↓

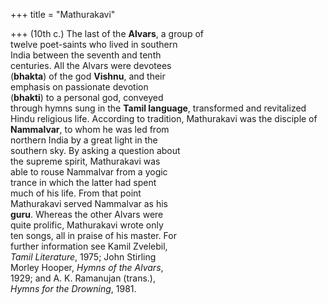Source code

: +++
title = "Mathurakavi"

+++
(10th c.) The last of the **Alvars**, a group of  
twelve poet-saints who lived in southern  
India between the seventh and tenth  
centuries. All the Alvars were devotees  
(**bhakta**) of the god **Vishnu**, and their  
emphasis on passionate devotion  
(**bhakti**) to a personal god, conveyed  
through hymns sung in the **Tamil language**, transformed and revitalized  
Hindu religious life. According to tradition, Mathurakavi was the disciple of  
**Nammalvar**, to whom he was led from  
northern India by a great light in the  
southern sky. By asking a question about  
the supreme spirit, Mathurakavi was  
able to rouse Nammalvar from a yogic  
trance in which the latter had spent  
much of his life. From that point  
Mathurakavi served Nammalvar as his  
**guru**. Whereas the other Alvars were  
quite prolific, Mathurakavi wrote only  
ten songs, all in praise of his master. For  
further information see Kamil Zvelebil,  
*Tamil Literature*, 1975; John Stirling  
Morley Hooper, *Hymns of the Alvars*,  
1929; and A. K. Ramanujan (trans.),  
*Hymns for the Drowning*, 1981.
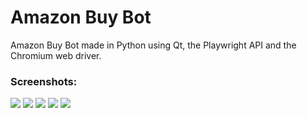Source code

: <h1>Amazon Buy Bot</h1>

<p>Amazon Buy Bot made in Python using Qt, the Playwright API and the Chromium web driver.</p>

<h3>Screenshots:</h3>
<img src="https://i.postimg.cc/ZncbbxtS/Screen-Shot-2022-10-02-at-3-14-05-AM.png">
<img src="https://i.postimg.cc/T1PSbV5G/Screen-Shot-2022-10-02-at-3-18-14-AM.png">
<img src="https://i.postimg.cc/jj5ZZxdQ/Screen-Shot-2022-10-02-at-3-20-54-AM.png">
<img src="https://i.postimg.cc/N0S7DRnB/Screen-Shot-2022-10-02-at-3-21-16-AM.png">
<img src="https://i.postimg.cc/L5RPQD3K/Screen-Shot-2022-10-02-at-3-21-44-AM.png">
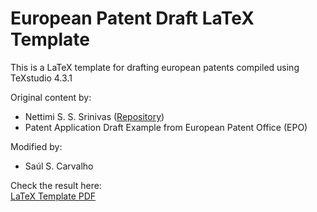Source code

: # European Patent Draft LaTeX Template
This is a LaTeX template for drafting european patents compiled using TeXstudio 4.3.1

Original content by: 
- Nettimi S. S. Srinivas ([Repository](https://github.com/yourusername/yourrepository](https://github.com/Nettimi-Satya-Sai-Srinivas/Indian-Patent-Drawings-LaTeX-Template.git)))
- Patent Application Draft Example from European Patent Office (EPO)

Modified by:
- Saúl S. Carvalho

Check the result here: <br/>
[LaTeX Template PDF](https://github.com/saulcarvalho/eupatent_draft_template/blob/main/europeanpatent_template.pdf)
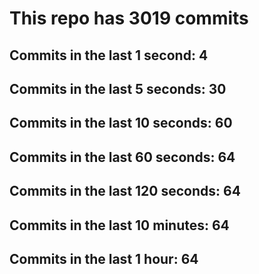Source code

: # This repo has 3019 commits

## Commits in the last 1 second: 4
## Commits in the last 5 seconds: 30
## Commits in the last 10 seconds: 60
## Commits in the last 60 seconds: 64
## Commits in the last 120 seconds: 64
## Commits in the last 10 minutes: 64
## Commits in the last 1 hour: 64
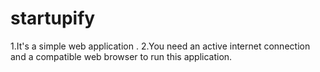 # startupify
1.It's a simple web application .
2.You need an active internet connection and a compatible web browser to run this application.
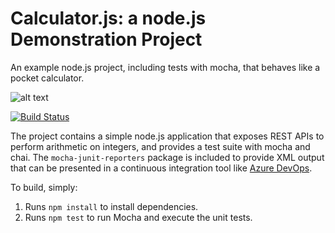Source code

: Calculator.js: a node.js Demonstration Project
==============================================
An example node.js project, including tests with mocha, that behaves like
a pocket calculator.

![alt text](https://dev.azure.com/ErdalMersinlioglu/SM%20Team%20Schulung/_apis/build/status/emersinlioglu.calculator%20(1)?branchName=master)


[![Build Status](https://dev.azure.com/ErdalMersinlioglu/SM%20Team%20Schulung/_apis/build/status/emersinlioglu.calculator%20(1)?branchName=master)](https://dev.azure.com/ErdalMersinlioglu/SM%20Team%20Schulung/_build/latest?definitionId=3&branchName=master)

The project contains a simple node.js application that exposes REST APIs
to perform arithmetic on integers, and provides a test suite with mocha
and chai.  The `mocha-junit-reporters` package is included to provide XML
output that can be presented in a continuous integration tool like
[Azure DevOps](https://azure.com/devops).

To build, simply:

1. Runs `npm install` to install dependencies.
2. Runs `npm test` to run Mocha and execute the unit tests.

↑

:: Directive ::
Would you retype every line shown above exactly, leaving the pictures aside?

:: Expected answer ::
Source code

: +++
title = "Mathurakavi"

+++
(10th c.) The last of the **Alvars**, a group of  
twelve poet-saints who lived in southern  
India between the seventh and tenth  
centuries. All the Alvars were devotees  
(**bhakta**) of the god **Vishnu**, and their  
emphasis on passionate devotion  
(**bhakti**) to a personal god, conveyed  
through hymns sung in the **Tamil language**, transformed and revitalized  
Hindu religious life. According to tradition, Mathurakavi was the disciple of  
**Nammalvar**, to whom he was led from  
northern India by a great light in the  
southern sky. By asking a question about  
the supreme spirit, Mathurakavi was  
able to rouse Nammalvar from a yogic  
trance in which the latter had spent  
much of his life. From that point  
Mathurakavi served Nammalvar as his  
**guru**. Whereas the other Alvars were  
quite prolific, Mathurakavi wrote only  
ten songs, all in praise of his master. For  
further information see Kamil Zvelebil,  
*Tamil Literature*, 1975; John Stirling  
Morley Hooper, *Hymns of the Alvars*,  
1929; and A. K. Ramanujan (trans.),  
*Hymns for the Drowning*, 1981.
Source code

: <h1>Amazon Buy Bot</h1>

<p>Amazon Buy Bot made in Python using Qt, the Playwright API and the Chromium web driver.</p>

<h3>Screenshots:</h3>
<img src="https://i.postimg.cc/ZncbbxtS/Screen-Shot-2022-10-02-at-3-14-05-AM.png">
<img src="https://i.postimg.cc/T1PSbV5G/Screen-Shot-2022-10-02-at-3-18-14-AM.png">
<img src="https://i.postimg.cc/jj5ZZxdQ/Screen-Shot-2022-10-02-at-3-20-54-AM.png">
<img src="https://i.postimg.cc/N0S7DRnB/Screen-Shot-2022-10-02-at-3-21-16-AM.png">
<img src="https://i.postimg.cc/L5RPQD3K/Screen-Shot-2022-10-02-at-3-21-44-AM.png">
Source code

: # European Patent Draft LaTeX Template
This is a LaTeX template for drafting european patents compiled using TeXstudio 4.3.1

Original content by: 
- Nettimi S. S. Srinivas ([Repository](https://github.com/yourusername/yourrepository](https://github.com/Nettimi-Satya-Sai-Srinivas/Indian-Patent-Drawings-LaTeX-Template.git)))
- Patent Application Draft Example from European Patent Office (EPO)

Modified by:
- Saúl S. Carvalho

Check the result here: <br/>
[LaTeX Template PDF](https://github.com/saulcarvalho/eupatent_draft_template/blob/main/europeanpatent_template.pdf)
Source code

: # This repo has 3019 commits

## Commits in the last 1 second: 4
## Commits in the last 5 seconds: 30
## Commits in the last 10 seconds: 60
## Commits in the last 60 seconds: 64
## Commits in the last 120 seconds: 64
## Commits in the last 10 minutes: 64
## Commits in the last 1 hour: 64
 # startupify
1.It's a simple web application .
2.You need an active internet connection and a compatible web browser to run this application.
Source code

: Calculator.js: a node.js Demonstration Project
==============================================
An example node.js project, including tests with mocha, that behaves like
a pocket calculator.

![alt text](https://dev.azure.com/ErdalMersinlioglu/SM%20Team%20Schulung/_apis/build/status/emersinlioglu.calculator%20(1)?branchName=master)


[![Build Status](https://dev.azure.com/ErdalMersinlioglu/SM%20Team%20Schulung/_apis/build/status/emersinlioglu.calculator%20(1)?branchName=master)](https://dev.azure.com/ErdalMersinlioglu/SM%20Team%20Schulung/_build/latest?definitionId=3&branchName=master)

The project contains a simple node.js application that exposes REST APIs
to perform arithmetic on integers, and provides a test suite with mocha
and chai.  The `mocha-junit-reporters` package is included to provide XML
output that can be presented in a continuous integration tool like
[Azure DevOps](https://azure.com/devops).

To build, simply:

1. Runs `npm install` to install dependencies.
2. Runs `npm test` to run Mocha and execute the unit tests.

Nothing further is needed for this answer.